L’on peut ainsi formuler une remarque globale à l’issue de cette étude portant sur la représentation de l’écorchage de Marsyas. C’est que la littérature latine se montre beaucoup plus explicite au sujet du supplice que du résultat de ce supplice. Comme si le récit visait à l’édification plus qu’à l’étiologie, en insistant sur les risques encourus par les orgueilleux. La littérature latine est aussi plus crue que ne l’est l’iconographie dans son ensemble qui, sous des formes très variées, ne représente le personnage de Marsyas qu’avant la punition : sans lien avec Apollon et seulement chargé d’une outre évocatrice, pendant le concours ou au moment où Apollon s’apprête à accomplir son geste ; elle est plus explicite aussi que les auteurs grecs antérieurs à nos sources, qui évoquent seulement l’écorchage avec une grande économie de moyen (par le verbe ἐκδέρω essentiellement, et une fois ἐκτέμνω), sans représenter le corps mis à nu. Il faut alors y voir un fort goût (ou dégoût) romain pour le pathétique et l’horrible, le sanguinolent, mais seulement en imagination, dans les textes, et non dans les représentations figurées. Le pas sera franchi à la Renaissance, époque à laquelle l’anatomie de Marsyas est dévoilée dans des gravures et enluminures, comme la lettrine de Vésale de 1543, représentant l’écorchage par Apollon (Figure 3). Ce qui était supplice et châtiment dans le mythe prend une valeur scientifique et anatomique, soulignant peut-être les liens d’Apollon avec la médecine. De même, le Frontispice de Valverde (Figure 4), datant de 1586 reprend le motif de Marsyas : on y voit en surplomb la peau écorchée du satyre malheureux, au visage faunesque mais aux mains et pieds bien humains.

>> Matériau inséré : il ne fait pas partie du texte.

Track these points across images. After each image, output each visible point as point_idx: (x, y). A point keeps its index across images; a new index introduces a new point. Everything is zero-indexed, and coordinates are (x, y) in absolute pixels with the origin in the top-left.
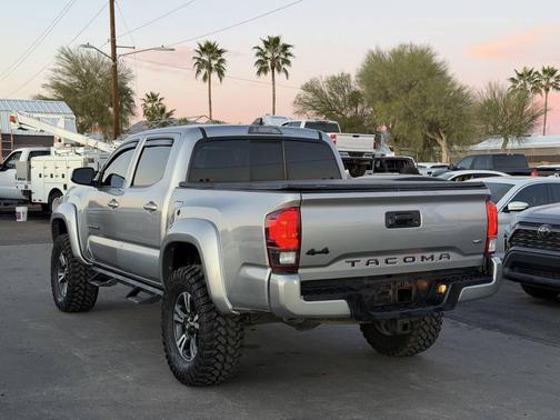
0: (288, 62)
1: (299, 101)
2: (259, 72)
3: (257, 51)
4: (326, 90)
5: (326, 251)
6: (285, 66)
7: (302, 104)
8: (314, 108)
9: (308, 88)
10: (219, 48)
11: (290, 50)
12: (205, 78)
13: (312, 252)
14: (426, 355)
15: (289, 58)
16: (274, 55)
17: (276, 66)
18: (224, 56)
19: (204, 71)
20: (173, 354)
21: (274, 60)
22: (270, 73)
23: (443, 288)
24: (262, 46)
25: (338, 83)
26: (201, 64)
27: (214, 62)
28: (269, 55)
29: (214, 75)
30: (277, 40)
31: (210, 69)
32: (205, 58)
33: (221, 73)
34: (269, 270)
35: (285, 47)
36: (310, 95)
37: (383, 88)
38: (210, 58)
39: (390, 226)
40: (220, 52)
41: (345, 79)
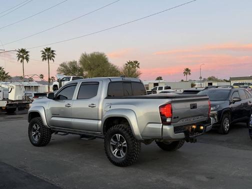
0: (54, 57)
1: (59, 70)
2: (43, 60)
3: (42, 52)
4: (68, 66)
5: (178, 117)
6: (53, 58)
7: (60, 71)
8: (64, 72)
9: (62, 65)
10: (27, 51)
11: (54, 52)
12: (21, 61)
13: (175, 118)
14: (180, 150)
15: (54, 55)
16: (48, 54)
17: (49, 58)
18: (28, 54)
19: (21, 59)
20: (111, 156)
21: (48, 55)
22: (47, 60)
23: (202, 128)
24: (44, 51)
25: (73, 64)
26: (19, 56)
27: (25, 56)
28: (47, 54)
29: (25, 60)
30: (49, 49)
31: (23, 58)
32: (21, 54)
33: (27, 59)
34: (162, 124)
35: (53, 51)
36: (63, 68)
37: (89, 66)
38: (23, 55)
39: (191, 109)
40: (27, 52)
41: (75, 62)
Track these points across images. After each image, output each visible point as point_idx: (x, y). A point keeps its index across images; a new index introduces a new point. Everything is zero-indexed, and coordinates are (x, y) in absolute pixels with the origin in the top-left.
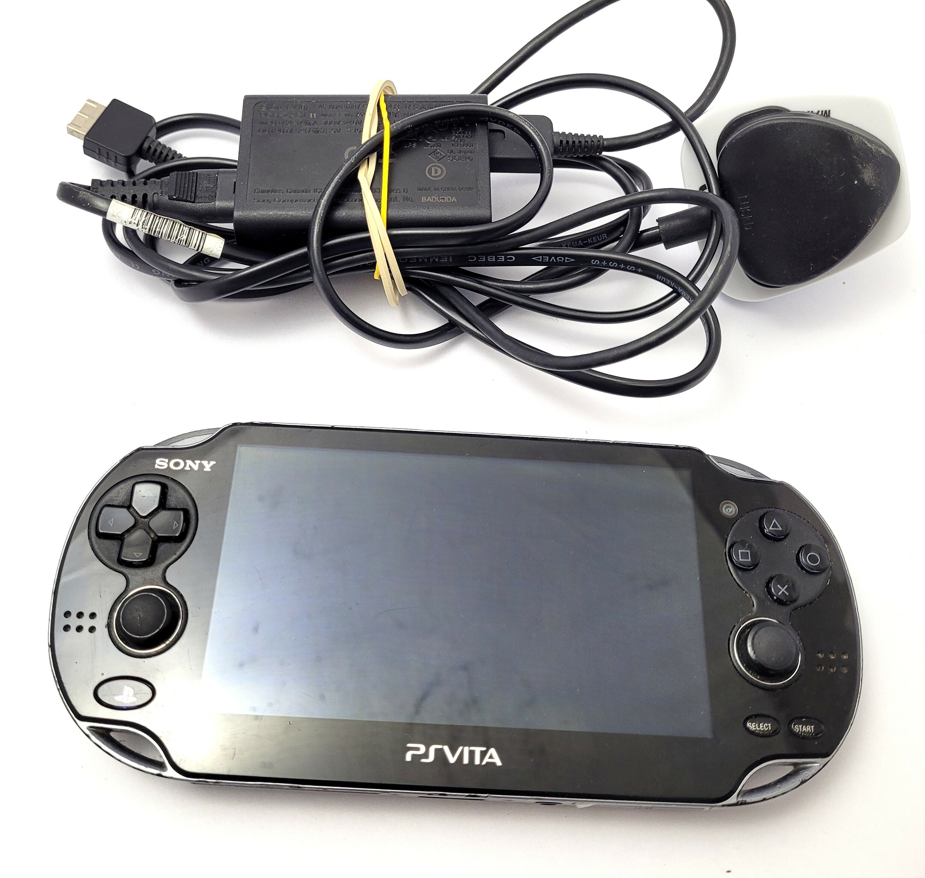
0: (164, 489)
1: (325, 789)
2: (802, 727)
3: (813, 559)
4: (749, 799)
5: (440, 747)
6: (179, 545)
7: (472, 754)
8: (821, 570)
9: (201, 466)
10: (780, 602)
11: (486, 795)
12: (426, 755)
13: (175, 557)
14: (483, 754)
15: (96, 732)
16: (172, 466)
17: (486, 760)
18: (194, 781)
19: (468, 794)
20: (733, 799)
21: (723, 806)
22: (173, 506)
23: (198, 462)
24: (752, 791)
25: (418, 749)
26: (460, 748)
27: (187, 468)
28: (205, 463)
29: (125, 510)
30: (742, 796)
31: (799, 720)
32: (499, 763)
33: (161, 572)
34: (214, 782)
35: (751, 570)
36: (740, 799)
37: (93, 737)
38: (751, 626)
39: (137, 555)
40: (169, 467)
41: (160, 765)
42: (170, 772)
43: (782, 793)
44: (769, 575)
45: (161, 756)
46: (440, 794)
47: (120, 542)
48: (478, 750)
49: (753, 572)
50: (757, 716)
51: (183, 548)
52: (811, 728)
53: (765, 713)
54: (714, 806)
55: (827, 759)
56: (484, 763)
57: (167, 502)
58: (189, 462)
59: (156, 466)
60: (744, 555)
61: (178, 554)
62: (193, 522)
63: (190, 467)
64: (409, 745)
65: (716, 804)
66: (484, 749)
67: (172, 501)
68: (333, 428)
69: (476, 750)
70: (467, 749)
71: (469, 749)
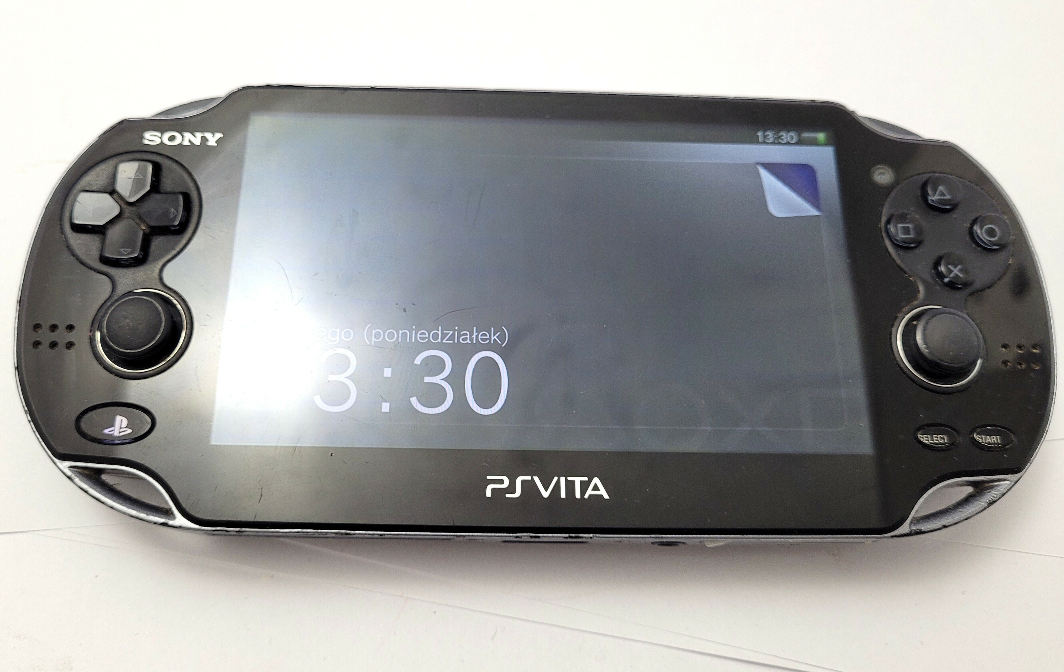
0: (157, 169)
1: (381, 535)
2: (986, 438)
3: (991, 233)
4: (924, 527)
5: (529, 478)
6: (178, 237)
7: (570, 486)
8: (1002, 246)
9: (204, 139)
10: (952, 285)
11: (591, 535)
12: (512, 488)
13: (174, 252)
14: (585, 486)
15: (81, 474)
16: (166, 142)
17: (590, 492)
18: (211, 530)
19: (567, 535)
20: (905, 528)
21: (893, 537)
22: (169, 190)
23: (199, 135)
24: (927, 518)
25: (502, 482)
26: (556, 479)
27: (186, 143)
28: (208, 135)
29: (107, 197)
30: (915, 524)
31: (983, 429)
32: (606, 496)
33: (157, 271)
34: (237, 532)
35: (912, 248)
36: (914, 528)
37: (77, 480)
38: (917, 317)
39: (125, 251)
40: (162, 143)
41: (167, 513)
42: (180, 520)
43: (965, 517)
44: (936, 254)
45: (166, 502)
46: (531, 537)
47: (101, 236)
48: (578, 480)
49: (916, 251)
50: (929, 425)
51: (184, 242)
52: (997, 439)
53: (940, 421)
54: (880, 538)
55: (1018, 475)
56: (586, 496)
57: (162, 185)
58: (188, 136)
59: (146, 142)
60: (906, 231)
61: (178, 249)
62: (196, 209)
63: (190, 141)
64: (489, 477)
65: (884, 535)
66: (586, 479)
67: (167, 183)
68: (373, 89)
69: (575, 481)
70: (563, 479)
71: (566, 480)
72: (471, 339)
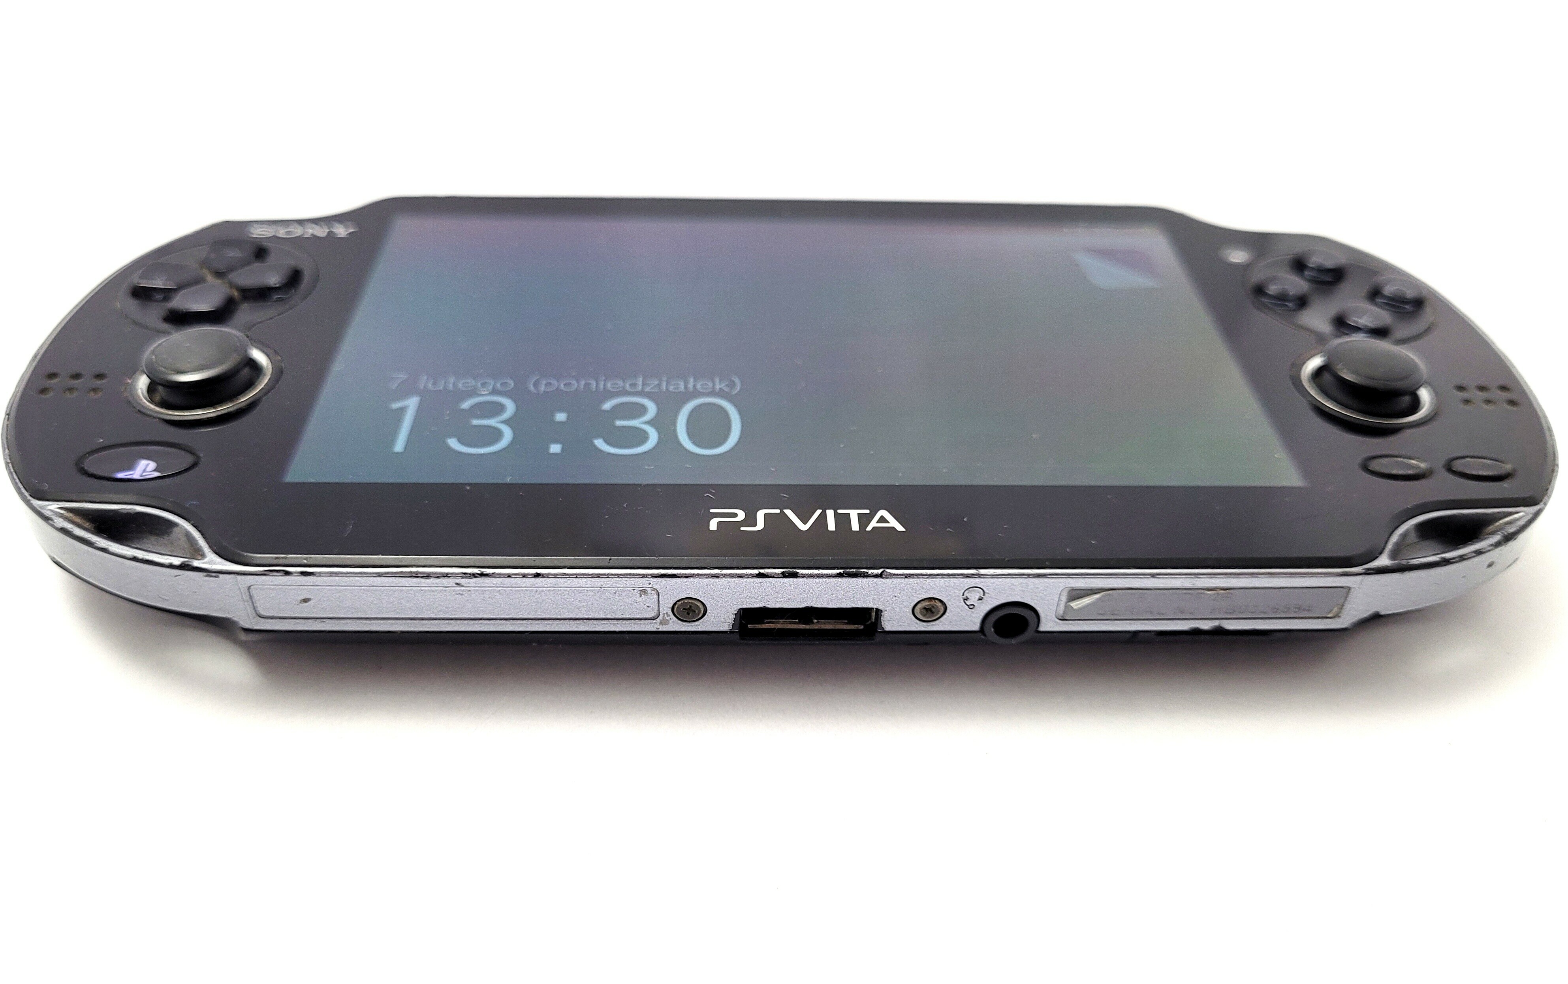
5: (776, 512)
7: (843, 521)
9: (332, 233)
11: (880, 571)
12: (751, 520)
14: (864, 520)
16: (280, 235)
17: (874, 524)
20: (1383, 561)
25: (735, 515)
26: (819, 512)
27: (307, 236)
32: (900, 528)
40: (275, 236)
42: (212, 560)
48: (854, 514)
56: (868, 529)
59: (254, 236)
63: (312, 234)
64: (712, 511)
66: (866, 511)
69: (849, 514)
70: (830, 514)
71: (836, 514)
72: (686, 387)
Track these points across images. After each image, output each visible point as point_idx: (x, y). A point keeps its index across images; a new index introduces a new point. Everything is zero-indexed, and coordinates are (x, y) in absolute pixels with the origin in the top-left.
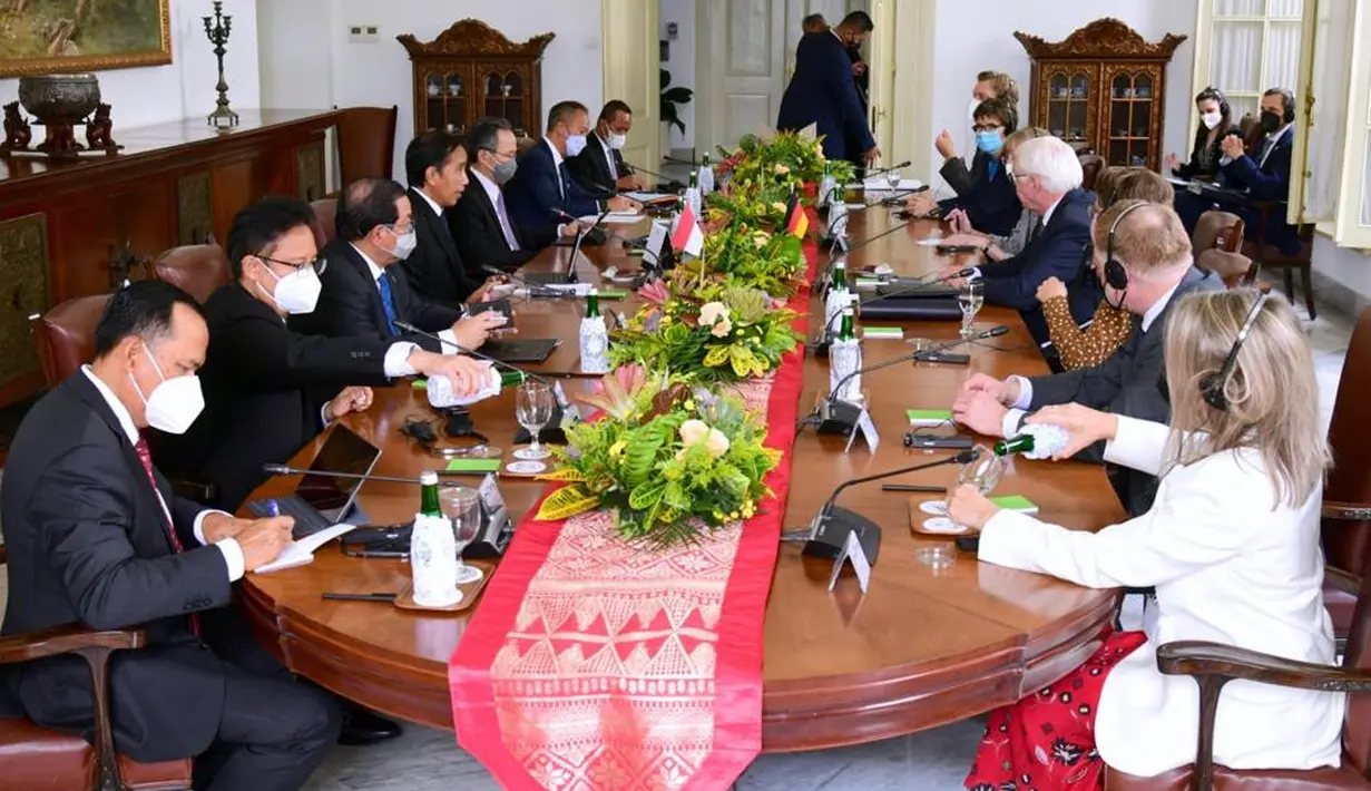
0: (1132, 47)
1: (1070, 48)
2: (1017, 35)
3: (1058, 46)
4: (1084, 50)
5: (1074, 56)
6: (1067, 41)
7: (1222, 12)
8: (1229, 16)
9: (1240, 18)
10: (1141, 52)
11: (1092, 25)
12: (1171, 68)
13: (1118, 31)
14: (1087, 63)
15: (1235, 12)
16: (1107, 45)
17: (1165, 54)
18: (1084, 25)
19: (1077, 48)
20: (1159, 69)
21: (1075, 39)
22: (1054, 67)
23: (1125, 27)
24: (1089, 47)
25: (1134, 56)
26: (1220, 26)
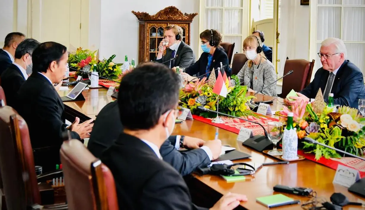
0: (179, 17)
1: (158, 17)
2: (133, 12)
3: (153, 16)
4: (162, 18)
5: (159, 20)
6: (156, 15)
7: (207, 5)
8: (210, 7)
9: (213, 7)
10: (182, 19)
11: (166, 9)
12: (192, 25)
13: (175, 11)
14: (163, 23)
15: (212, 5)
16: (171, 16)
17: (190, 20)
18: (163, 8)
19: (160, 17)
20: (188, 26)
21: (160, 14)
22: (151, 24)
23: (178, 10)
24: (165, 17)
25: (180, 21)
26: (207, 10)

Sur l’une des figures illustrant le Traité des instruments et martyrs de Gallonio, de 1590 (Figure 5), on peut reconnaître dans l’écorché à gauche un motif inspiré du Marsyas religatus évoqué par Pline ou le Marsyas condamné apparaissant sur des monnaies du Ier siècle av. J.-C. (Figure 2). Mais cette fois-ci, l’écorchage a lieu sous nos yeux et la peau tombe en drapé le long du corps, comme un écho au vêtement figurant au premier plan.